Pictures paired with source code:
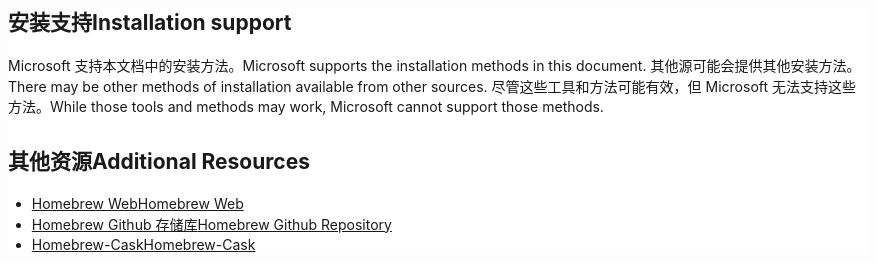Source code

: ## <a name="installation-support"></a><span data-ttu-id="a7052-188">安装支持</span><span class="sxs-lookup"><span data-stu-id="a7052-188">Installation support</span></span>

<span data-ttu-id="a7052-189">Microsoft 支持本文档中的安装方法。</span><span class="sxs-lookup"><span data-stu-id="a7052-189">Microsoft supports the installation methods in this document.</span></span> <span data-ttu-id="a7052-190">其他源可能会提供其他安装方法。</span><span class="sxs-lookup"><span data-stu-id="a7052-190">There may be other methods of installation available from other sources.</span></span> <span data-ttu-id="a7052-191">尽管这些工具和方法可能有效，但 Microsoft 无法支持这些方法。</span><span class="sxs-lookup"><span data-stu-id="a7052-191">While those tools and methods may work, Microsoft cannot support those methods.</span></span>

## <a name="additional-resources"></a><span data-ttu-id="a7052-192">其他资源</span><span class="sxs-lookup"><span data-stu-id="a7052-192">Additional Resources</span></span>

- <span data-ttu-id="a7052-193">[Homebrew Web][brew]</span><span class="sxs-lookup"><span data-stu-id="a7052-193">[Homebrew Web][brew]</span></span>
- <span data-ttu-id="a7052-194">[Homebrew Github 存储库][GitHub]</span><span class="sxs-lookup"><span data-stu-id="a7052-194">[Homebrew Github Repository][GitHub]</span></span>
- <span data-ttu-id="a7052-195">[Homebrew-Cask][cask]</span><span class="sxs-lookup"><span data-stu-id="a7052-195">[Homebrew-Cask][cask]</span></span>

[brew]: http://brew.sh/
[Cask]: https://github.com/Homebrew/homebrew-cask
[cask-versions]: https://github.com/Homebrew/homebrew-cask-versions
[GitHub]: https://github.com/Homebrew
[版本]: https://github.com/PowerShell/PowerShell/releases/latest
[releases]: https://github.com/PowerShell/PowerShell/releases/latest
[xdg-bds]: https://specifications.freedesktop.org/basedir-spec/basedir-spec-latest.html


[brew]: https://brew.sh/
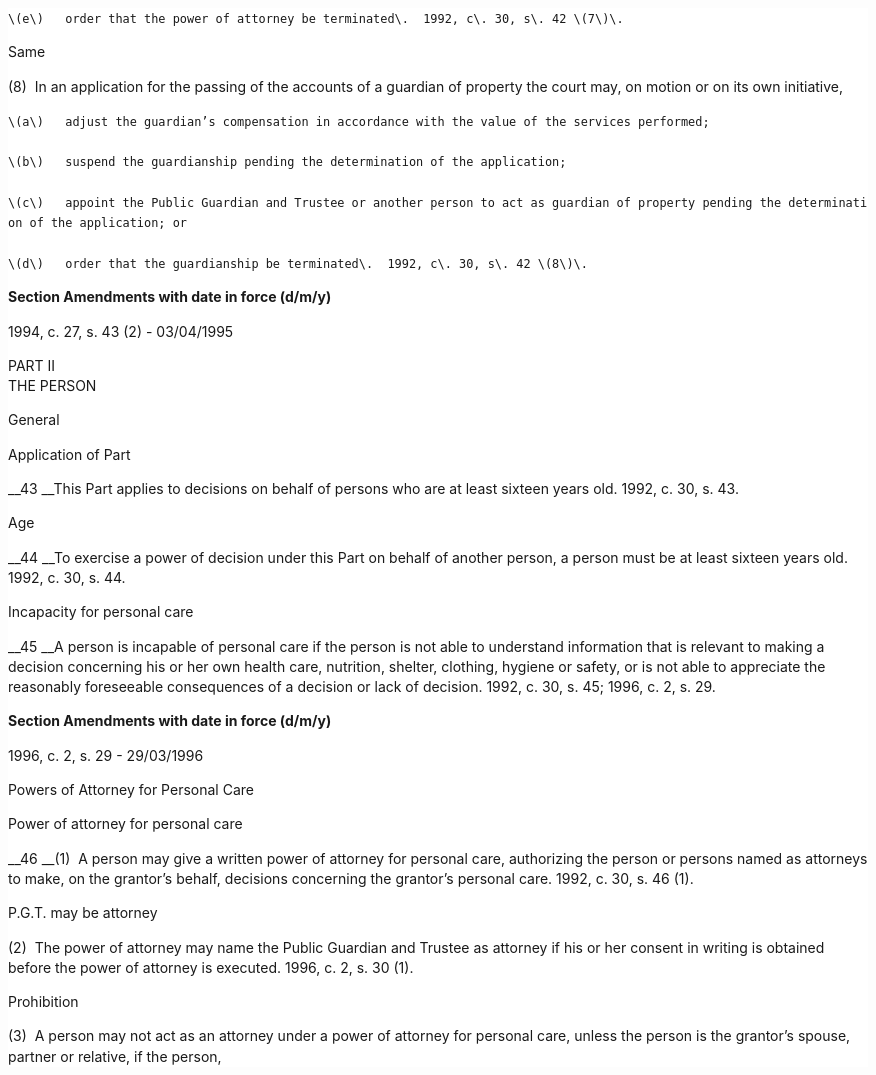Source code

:	\(e\)	order that the power of attorney be terminated\.  1992, c\. 30, s\. 42 \(7\)\.

Same

\(8\)  In an application for the passing of the accounts of a guardian of property the court may, on motion or on its own initiative,

	\(a\)	adjust the guardian’s compensation in accordance with the value of the services performed;

	\(b\)	suspend the guardianship pending the determination of the application;

	\(c\)	appoint the Public Guardian and Trustee or another person to act as guardian of property pending the determination of the application; or

	\(d\)	order that the guardianship be terminated\.  1992, c\. 30, s\. 42 \(8\)\.

__Section Amendments with date in force \(d/m/y\)__

1994, c\. 27, s\. 43 \(2\) \- 03/04/1995

<a id="BK59"></a>PART II  
THE PERSON

<a id="BK60"></a>General

Application of Part

<a id="BK61"></a>__43 __This Part applies to decisions on behalf of persons who are at least sixteen years old\.  1992, c\. 30, s\. 43\.

Age

<a id="BK62"></a>__44 __To exercise a power of decision under this Part on behalf of another person, a person must be at least sixteen years old\.  1992, c\. 30, s\. 44\.

Incapacity for personal care

<a id="BK63"></a>__45 __A person is incapable of personal care if the person is not able to understand information that is relevant to making a decision concerning his or her own health care, nutrition, shelter, clothing, hygiene or safety, or is not able to appreciate the reasonably foreseeable consequences of a decision or lack of decision\.  1992, c\. 30, s\. 45; 1996, c\. 2, s\. 29\.

__Section Amendments with date in force \(d/m/y\)__

1996, c\. 2, s\. 29 \- 29/03/1996

<a id="BK64"></a>Powers of Attorney for Personal Care

Power of attorney for personal care

<a id="BK65"></a>__46 __\(1\)  A person may give a written power of attorney for personal care, authorizing the person or persons named as attorneys to make, on the grantor’s behalf, decisions concerning the grantor’s personal care\.  1992, c\. 30, s\. 46 \(1\)\.

P\.G\.T\. may be attorney

\(2\)  The power of attorney may name the Public Guardian and Trustee as attorney if his or her consent in writing is obtained before the power of attorney is executed\.  1996, c\. 2, s\. 30 \(1\)\.

Prohibition

\(3\)  A person may not act as an attorney under a power of attorney for personal care, unless the person is the grantor’s spouse, partner or relative, if the person,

Task prompt –
All of the data above needs to be given again exactly. Leave out each image.

Completed exercise –
Source code

: ## <a name="installation-support"></a><span data-ttu-id="a7052-188">安装支持</span><span class="sxs-lookup"><span data-stu-id="a7052-188">Installation support</span></span>

<span data-ttu-id="a7052-189">Microsoft 支持本文档中的安装方法。</span><span class="sxs-lookup"><span data-stu-id="a7052-189">Microsoft supports the installation methods in this document.</span></span> <span data-ttu-id="a7052-190">其他源可能会提供其他安装方法。</span><span class="sxs-lookup"><span data-stu-id="a7052-190">There may be other methods of installation available from other sources.</span></span> <span data-ttu-id="a7052-191">尽管这些工具和方法可能有效，但 Microsoft 无法支持这些方法。</span><span class="sxs-lookup"><span data-stu-id="a7052-191">While those tools and methods may work, Microsoft cannot support those methods.</span></span>

## <a name="additional-resources"></a><span data-ttu-id="a7052-192">其他资源</span><span class="sxs-lookup"><span data-stu-id="a7052-192">Additional Resources</span></span>

- <span data-ttu-id="a7052-193">[Homebrew Web][brew]</span><span class="sxs-lookup"><span data-stu-id="a7052-193">[Homebrew Web][brew]</span></span>
- <span data-ttu-id="a7052-194">[Homebrew Github 存储库][GitHub]</span><span class="sxs-lookup"><span data-stu-id="a7052-194">[Homebrew Github Repository][GitHub]</span></span>
- <span data-ttu-id="a7052-195">[Homebrew-Cask][cask]</span><span class="sxs-lookup"><span data-stu-id="a7052-195">[Homebrew-Cask][cask]</span></span>

[brew]: http://brew.sh/
[Cask]: https://github.com/Homebrew/homebrew-cask
[cask-versions]: https://github.com/Homebrew/homebrew-cask-versions
[GitHub]: https://github.com/Homebrew
[版本]: https://github.com/PowerShell/PowerShell/releases/latest
[releases]: https://github.com/PowerShell/PowerShell/releases/latest
[xdg-bds]: https://specifications.freedesktop.org/basedir-spec/basedir-spec-latest.html


[brew]: https://brew.sh/
Source code

:	\(e\)	order that the power of attorney be terminated\.  1992, c\. 30, s\. 42 \(7\)\.

Same

\(8\)  In an application for the passing of the accounts of a guardian of property the court may, on motion or on its own initiative,

	\(a\)	adjust the guardian’s compensation in accordance with the value of the services performed;

	\(b\)	suspend the guardianship pending the determination of the application;

	\(c\)	appoint the Public Guardian and Trustee or another person to act as guardian of property pending the determination of the application; or

	\(d\)	order that the guardianship be terminated\.  1992, c\. 30, s\. 42 \(8\)\.

__Section Amendments with date in force \(d/m/y\)__

1994, c\. 27, s\. 43 \(2\) \- 03/04/1995

<a id="BK59"></a>PART II  
THE PERSON

<a id="BK60"></a>General

Application of Part

<a id="BK61"></a>__43 __This Part applies to decisions on behalf of persons who are at least sixteen years old\.  1992, c\. 30, s\. 43\.

Age

<a id="BK62"></a>__44 __To exercise a power of decision under this Part on behalf of another person, a person must be at least sixteen years old\.  1992, c\. 30, s\. 44\.

Incapacity for personal care

<a id="BK63"></a>__45 __A person is incapable of personal care if the person is not able to understand information that is relevant to making a decision concerning his or her own health care, nutrition, shelter, clothing, hygiene or safety, or is not able to appreciate the reasonably foreseeable consequences of a decision or lack of decision\.  1992, c\. 30, s\. 45; 1996, c\. 2, s\. 29\.

__Section Amendments with date in force \(d/m/y\)__

1996, c\. 2, s\. 29 \- 29/03/1996

<a id="BK64"></a>Powers of Attorney for Personal Care

Power of attorney for personal care

<a id="BK65"></a>__46 __\(1\)  A person may give a written power of attorney for personal care, authorizing the person or persons named as attorneys to make, on the grantor’s behalf, decisions concerning the grantor’s personal care\.  1992, c\. 30, s\. 46 \(1\)\.

P\.G\.T\. may be attorney

\(2\)  The power of attorney may name the Public Guardian and Trustee as attorney if his or her consent in writing is obtained before the power of attorney is executed\.  1996, c\. 2, s\. 30 \(1\)\.

Prohibition

\(3\)  A person may not act as an attorney under a power of attorney for personal care, unless the person is the grantor’s spouse, partner or relative, if the person,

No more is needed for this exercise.